Ancient bricks baked when Nebuchadnezzar II was king absorbed a power surge in Earth’s magnetic field
CNN: Thousands of years ago, Earth’s magnetic field underwent a significant power surge over a part of the planet that included the ancient kingdom of Mesopotamia. People at the time probably never even noticed the fluctuation, but signs of the anomaly, including previously unknown details, were preserved in the mud bricks that they baked, new research has found.
When scientists recently examined bricks dating from the third to the first millennia BC in Mesopotamia — which encompassed present-day Iraq and parts of what is now Syria, Iran and Turkey — they detected magnetic signatures in those from the first millennium, indicating that the bricks were fired at a time when Earth’s magnetic field was unusually strong. Stamps on the bricks naming Mesopotamian kings enabled researchers to confirm the time range for the magnetic spike.
Their findings corresponded with a known magnetic surge called the “Levantine Iron Age geomagnetic Anomaly,” which took place between 1050 and 550 BC. It had previously been documented in artifacts from the Azores, Bulgaria and China using archaeomagnetic analysis — examining grains in pottery and ceramic archaeological objects for clues about Earth’s magnetic activity, scientists reported December 18 in the journal Proceedings of the National Academy of Sciences.
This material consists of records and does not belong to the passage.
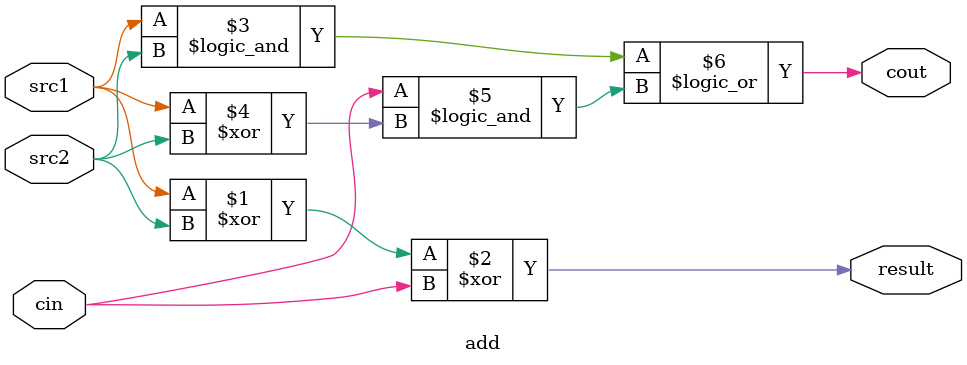
<source format=v>
`timescale 1ns / 1ps
module add(
    src1,
	 src2,
	 cin,
	 cout,
	 result
    );

input src1,src2,cin;
output cout, result;
//reg cout,result;

assign result = (src1 ^ src2 ^ cin);
assign cout = (src1 && src2) || (cin && (src1 ^ src2));
/*always @(*) begin
    result <= (src1 ^ src2 ^ cin);
	 cout <= (src1 && src2) || (cin && (src1 ^ src2)); 
end*/

endmodule

</source>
“It is really exciting that ancient artifacts from Mesopotamia help to explain and record key events in Earth history such as fluctuations in the magnetic field,” said study coauthor Mark Altaweel, a professor of Near East archaeology and archaeological data science at the University College London’s Institute of Archaeology.
“It shows why preserving Mesopotamia’s ancient heritage is important for science and humanity more broadly,” Altaweel told CNN in an email.